Shadix L C, Dunnigan M E, Rice E W
Technical Support Division, United States Environmental Protection Agency, Cincinnati, Ohio 45268.
Can J Microbiol. 1993 Nov;39(11):1066-70. doi: 10.1139/m93-161.
A two-step membrane filter procedure was evaluated to determine the ability to differentiate Escherichia coli from other coliform bacteria recovered from water. M-Endo LES agar incubated at 35 degrees C for 24 +/- 2 h was used as the initial isolation medium. Membranes containing coliform colonies were transferred to nutrient agar plus 4-methylumbelliferyl beta-D-glucuronide (MUG) and incubated for an additional 4 h at 35 degrees C. Escherichia coli colonies were distinguished by fluorescence when viewed under a long-wavelength ultraviolet light. A total of 119 MUG-positive colonies were isolated from 15 water sources, of which 115 (96.6%) were identified as E. coli. An examination of 182 pure culture environmental E. coli isolates revealed that 167 isolates (91.8%) exhibited fluorescence on the nutrient agar plus MUG medium. Survivors of E. coli cultures exposed to chlorination were also capable of producing a positive MUG reaction.

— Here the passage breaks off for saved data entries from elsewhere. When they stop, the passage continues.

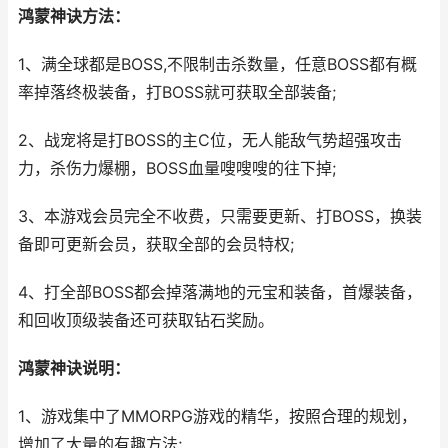
鸿蒙神诀方法：
1、满全球都是BOSS,不限制击杀数量，任意BOSS都有概
率掉落终极装备，打BOSS就可获取全部装备;
2、战宠将是打BOSS的主C位，无人能敌气势超强攻击
力，杀伤力爆棚，BOSS血量嗖嗖嗖的往下掉;
3、本游戏会员完全不收费，只需要更新、打BOSS，换装
备即可更新会员，获取全部的会员特权;
4、打全部BOSS都会掉落满地的元宝和装备，首爆装备，
和回收顶级装备还可获取钻石奖励。
鸿蒙神诀说明：
1、游戏集中了MMORPG游戏的精华，按照合理的规划，
增加了大量的有趣方法;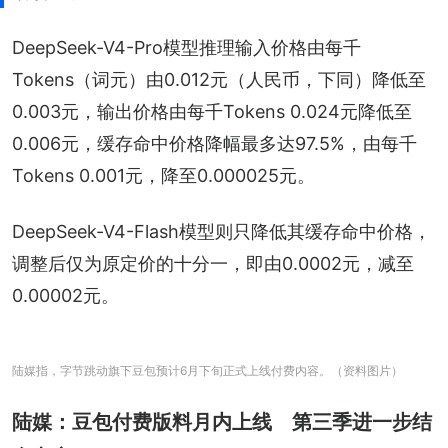
DeepSeek-V4-Pro模型推理输入价格由每千
Tokens（词元）由0.012元（人民币，下同）降低至
0.003元，输出价格由每千Tokens 0.024元降低至
0.006元，缓存命中价格降幅最多达97.5%，由每千
Tokens 0.001元，降至0.000025元。
DeepSeek-V4-Flash模型则只降低其缓存命中价格，
调整后仅为原定价的十分一，即由0.0002元，减至
0.00002元。
陆媒指，字节跳动旗下豆包预计6月下旬正式上线付费内容。（资料图片）
陆媒：豆包付费版料月内上线 第三季进一步结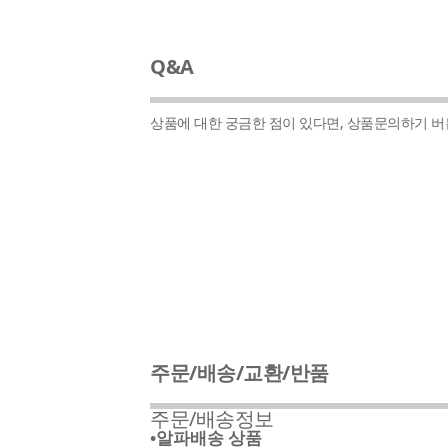
Q&A
상품에 대한 궁금한 점이 있다면, 상품문의하기 
주문/배송/교환/반품
주문/배송정보
•알파배송 상품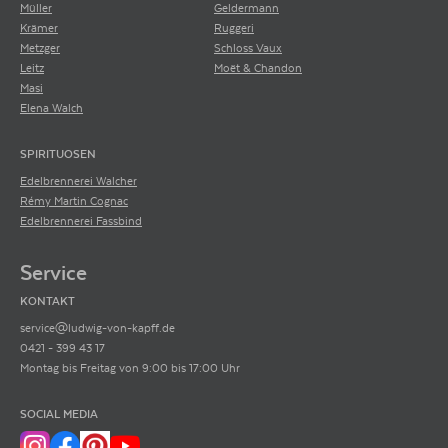
Müller
Geldermann
Krämer
Ruggeri
Metzger
Schloss Vaux
Leitz
Moët & Chandon
Masi
Elena Walch
SPIRITUOSEN
Edelbrennerei Walcher
Rémy Martin Cognac
Edelbrennerei Fassbind
Service
KONTAKT
service@ludwig-von-kapff.de
0421 - 399 43 17
Montag bis Freitag von 9:00 bis 17:00 Uhr
SOCIAL MEDIA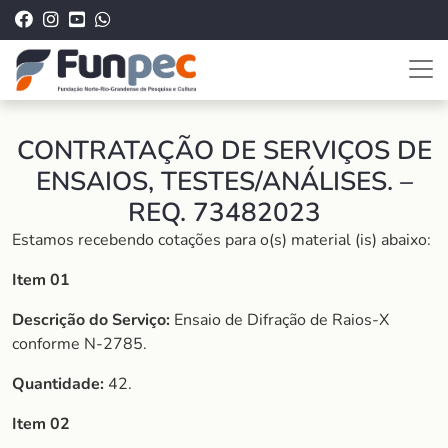
CONTRATAÇÃO DE SERVIÇOS DE
ENSAIOS, TESTES/ANÁLISES. –
REQ. 73482023
Estamos recebendo cotações para o(s) material (is) abaixo:
Item 01
Descrição do Serviço:
Ensaio de Difração de Raios-X
conforme N-2785.
Quantidade:
42.
Item 02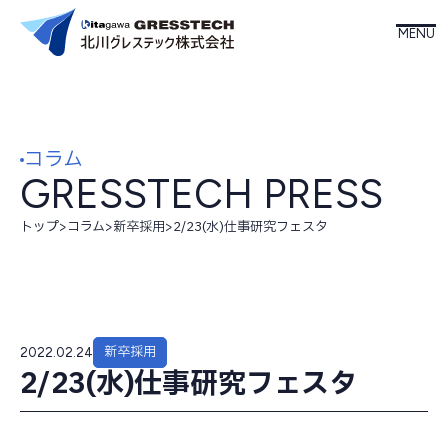
ホーム
コラム
北川グレステックについて
GRESSTECH PRESS
事業内容
トップ
>
コラム
>
新卒採用
>
2/23(水)仕事研究フェスタ
製品情報
新卒採用
会社案内
2022.02.24
2/23(水)仕事研究フェスタ
お知らせ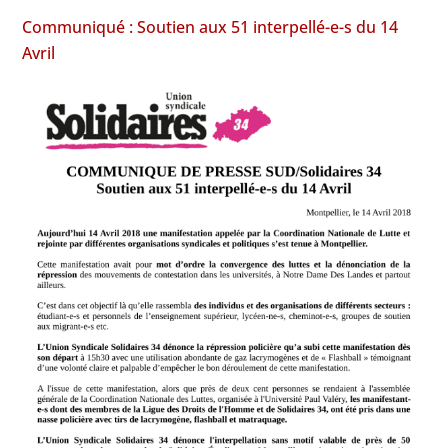
Communiqué : Soutien aux 51 interpellé-e-s du 14
Avril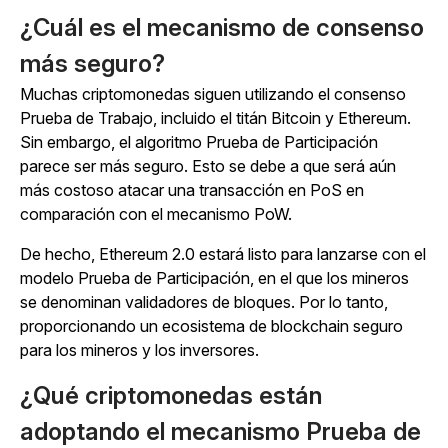
¿Cuál es el mecanismo de consenso
más seguro?
Muchas criptomonedas siguen utilizando el consenso
Prueba de Trabajo, incluido el titán Bitcoin y Ethereum.
Sin embargo, el algoritmo Prueba de Participación
parece ser más seguro. Esto se debe a que será aún
más costoso atacar una transacción en PoS en
comparación con el mecanismo PoW.
De hecho, Ethereum 2.0 estará listo para lanzarse con el
modelo Prueba de Participación, en el que los mineros
se denominan validadores de bloques. Por lo tanto,
proporcionando un ecosistema de blockchain seguro
para los mineros y los inversores.
¿Qué criptomonedas están
adoptando el mecanismo Prueba de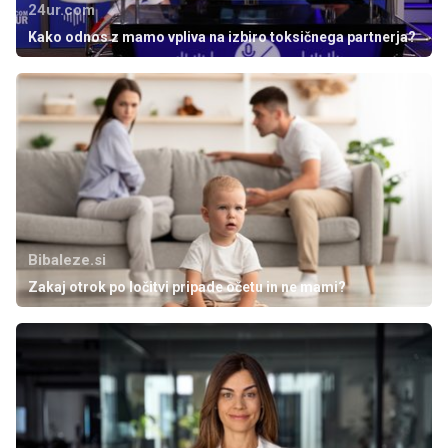
24ur.com
Kako odnos z mamo vpliva na izbiro toksičnega partnerja?
Bibaleze.si
Zakaj otrok po ločitvi pripade očetu in ne mami?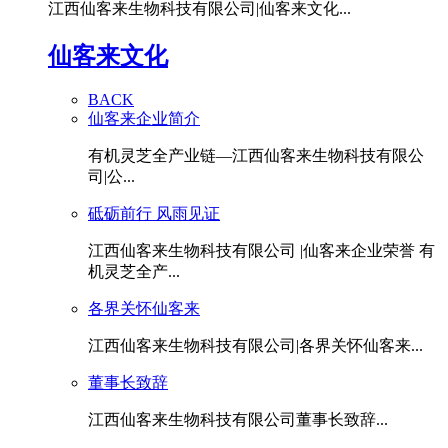
江西仙客来生物科技有限公司|仙客来文化...
仙客来文化
BACK
仙客来企业简介
有机灵芝全产业链—江西仙客来生物科技有限公
司|公...
砥砺前行 风雨见证
江西仙客来生物科技有限公司 |仙客来企业荣誉 有
机灵芝全产...
各界关怀仙客来
江西仙客来生物科技有限公司|各界关怀仙客来...
董事长致辞
江西仙客来生物科技有限公司董事长致辞...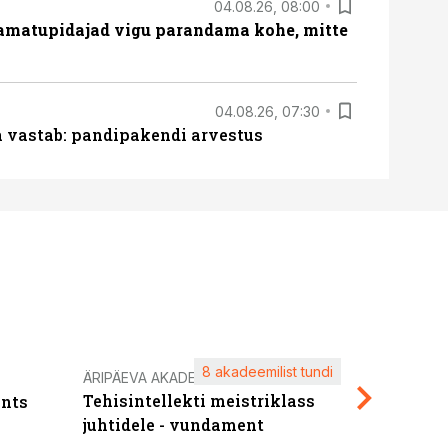
04.08.26, 08:00
amatupidajad vigu parandama kohe, mitte
04.08.26, 07:30
ja vastab: pandipakendi arvestus
8 akadeemilist tundi
Kasuta ä
ÄRIPÄEVA AKADEEMIA
Tehisintellekti meistriklass
nts
maksuva
juhtidele - vundament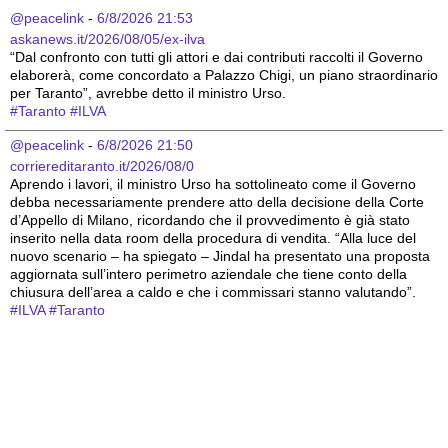
@peacelink
 - 
6/8/2026 21:53
askanews.it/2026/08/05/ex-ilva
“Dal confronto con tutti gli attori e dai contributi raccolti il Governo 
elaborerà, come concordato a Palazzo Chigi, un piano straordinario 
per Taranto”, avrebbe detto il ministro Urso.
#
Taranto
#
ILVA
@peacelink
 - 
6/8/2026 21:50
corriereditaranto.it/2026/08/0
Aprendo i lavori, il ministro Urso ha sottolineato come il Governo 
debba necessariamente prendere atto della decisione della Corte 
d’Appello di Milano, ricordando che il provvedimento è già stato 
inserito nella data room della procedura di vendita. “Alla luce del 
nuovo scenario – ha spiegato – Jindal ha presentato una proposta 
aggiornata sull’intero perimetro aziendale che tiene conto della 
chiusura dell’area a caldo e che i commissari stanno valutando”.
#
ILVA
#
Taranto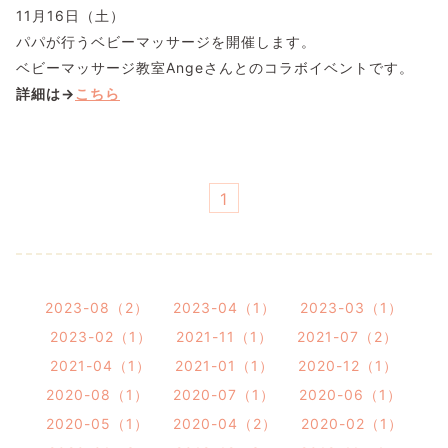
11月16日（土）
パパが行うベビーマッサージを開催します。
ベビーマッサージ教室Angeさんとのコラボイベントです。
詳細は→
こちら
1
2023-08（2）
2023-04（1）
2023-03（1）
2023-02（1）
2021-11（1）
2021-07（2）
2021-04（1）
2021-01（1）
2020-12（1）
2020-08（1）
2020-07（1）
2020-06（1）
2020-05（1）
2020-04（2）
2020-02（1）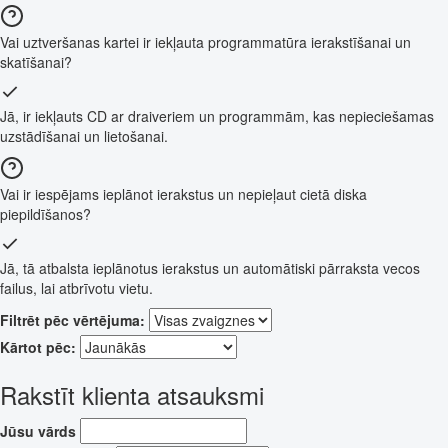
Vai uztveršanas kartei ir iekļauta programmatūra ierakstīšanai un
skatīšanai?
Jā, ir iekļauts CD ar draiveriem un programmām, kas nepieciešamas
uzstādīšanai un lietošanai.
Vai ir iespējams ieplānot ierakstus un nepieļaut cietā diska
piepildīšanos?
Jā, tā atbalsta ieplānotus ierakstus un automātiski pārraksta vecos
failus, lai atbrīvotu vietu.
Filtrēt pēc vērtējuma:
Kārtot pēc:
Rakstīt klienta atsauksmi
Jūsu vārds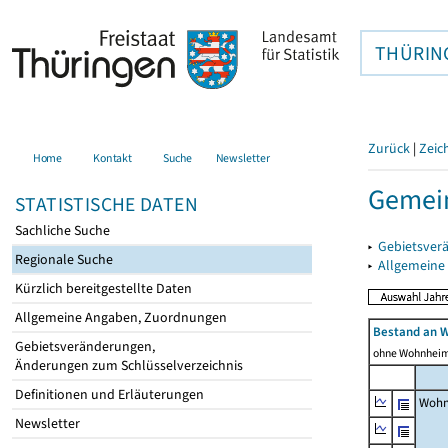
THÜRIN
Zurück
|
Zeic
Home
Kontakt
Suche
Newsletter
Gemei
STATISTISCHE DATEN
Sachliche Suche
▸
Gebietsver
Regionale Suche
▸
Allgemeine
Kürzlich bereitgestellte Daten
Allgemeine Angaben, Zuordnungen
Bestand an 
Gebietsveränderungen,
ohne Wohnhei
Änderungen zum Schlüsselverzeichnis
Definitionen und Erläuterungen
Wohn
Newsletter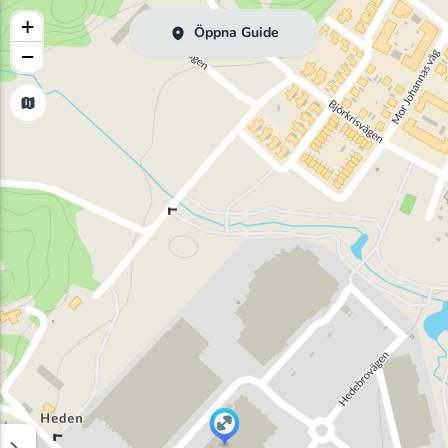
+
Öppna Guide
−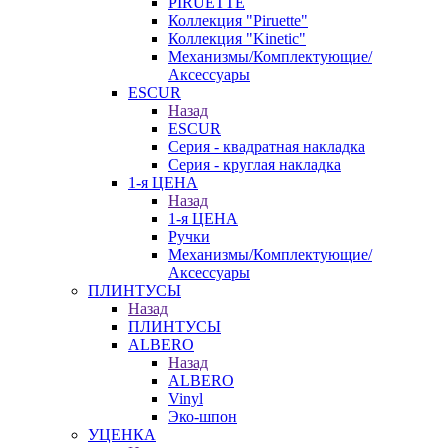
PIRUETTE
Коллекция "Piruette"
Коллекция "Kinetic"
Механизмы/Комплектующие/
Аксессуары
ESCUR
Назад
ESCUR
Серия - квадратная накладка
Серия - круглая накладка
1-я ЦЕНА
Назад
1-я ЦЕНА
Ручки
Механизмы/Комплектующие/
Аксессуары
ПЛИНТУСЫ
Назад
ПЛИНТУСЫ
ALBERO
Назад
ALBERO
Vinyl
Эко-шпон
УЦЕНКА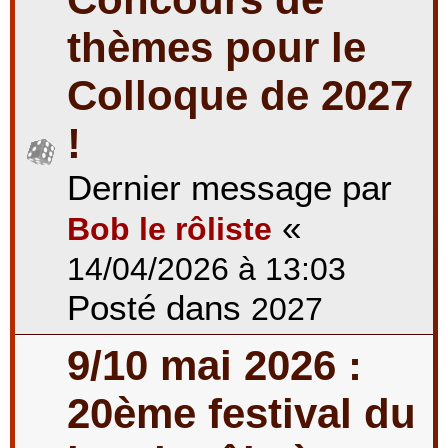
thèmes pour le
Colloque de 2027
!
Dernier message par
«
Bob le rôliste
14/04/2026 à 13:03
Posté dans
2027
9/10 mai 2026 :
20ème festival du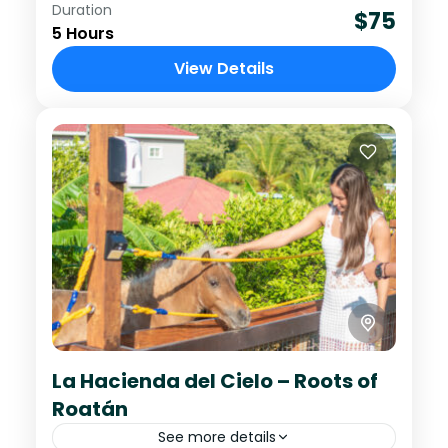
Duration
Una travesía para el alma, la mente
$75
5 Hours
y los sentidos.Explora la esencia de
View Details
Roatán con una combinación
perfecta: conexión con la tierra,
Easy
cultura viva y...
La Hacienda del Cielo – Roots of
Roatán
See more details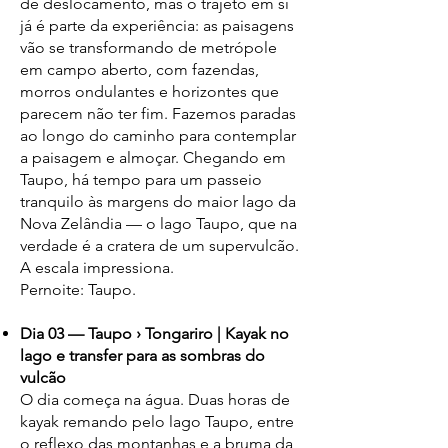
de deslocamento, mas o trajeto em si
já é parte da experiência: as paisagens
vão se transformando de metrópole
em campo aberto, com fazendas,
morros ondulantes e horizontes que
parecem não ter fim. Fazemos paradas
ao longo do caminho para contemplar
a paisagem e almoçar. Chegando em
Taupo, há tempo para um passeio
tranquilo às margens do maior lago da
Nova Zelândia — o lago Taupo, que na
verdade é a cratera de um supervulcão.
A escala impressiona.
Pernoite: Taupo.
Dia 03 — Taupo › Tongariro | Kayak no
lago e transfer para as sombras do
vulcão
O dia começa na água. Duas horas de
kayak remando pelo lago Taupo, entre
o reflexo das montanhas e a bruma da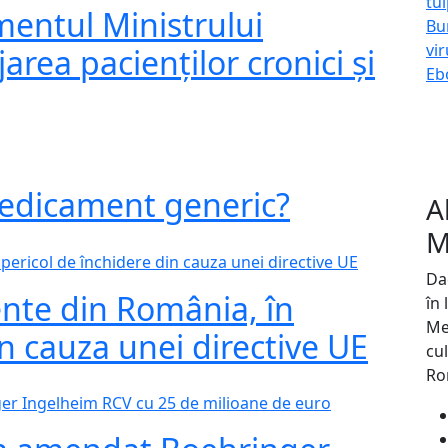
entul Ministrului
area pacienților cronici și
edicament generic?
A
M
Dac
nte din România, în
în
Med
in cauza unei directive UE
cul
Ro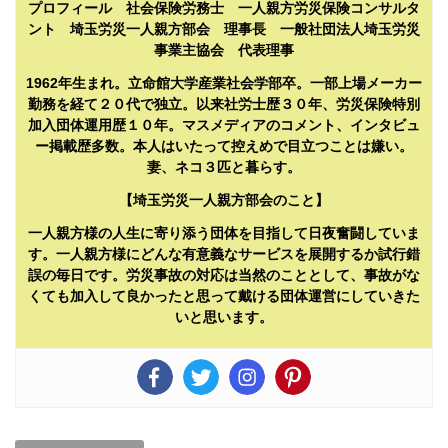
プロフィール 社会保険労務士 一人親方労災保険コンサルタ
ント 埼玉労災一人親方部会 理事長 一般社団法人埼玉労災
事業主協会 代表理事
1962年生まれ。立命館大学産業社会学部卒。一部上場メーカー
勤務を経て２０代で独立。以来社労士歴３０年、労災保険特別
加入団体運用歴１０年。マスメディアのコメント、インタビュ
ー掲載歴多数。本人はいたって控えめで目立つことは嫌い。
妻、ネコ３匹と暮らす。
【埼玉労災一人親方部会のこと】
一人親方様の人生に寄り添う団体を目指して日夜奮闘していま
す。一人親方様にどんな有意義なサービスを展開するか試行錯
誤の毎日です。労災事故の対応は当然のこととして、事故がな
くても加入して良かったと思って戴ける団体運営にしていきた
いと思います。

对一种两步膜过滤程序进行了评估,以确定其区分从水中回收的大肠杆菌与其他大肠菌群细菌的能力。将在35℃下培养24±2小时的M-远藤LES琼脂用作初始分离培养基。含有大肠菌群菌落的膜转移至营养琼脂加4-甲基伞形酮基β-D-葡萄糖醛酸苷(MUG)中,并在35℃下再培养4小时。在长波紫外线下观察时,大肠杆菌菌落可通过荧光进行区分。从15个水源中共分离出119个MUG阳性菌落,其中115个(96.6%)被鉴定为大肠杆菌。对182株环境大肠杆菌纯培养物的检查显示,167株(91.8%)在营养琼脂加MUG培养基上呈现荧光。暴露于氯化作用的大肠杆菌培养物的存活菌也能够产生阳性MUG反应。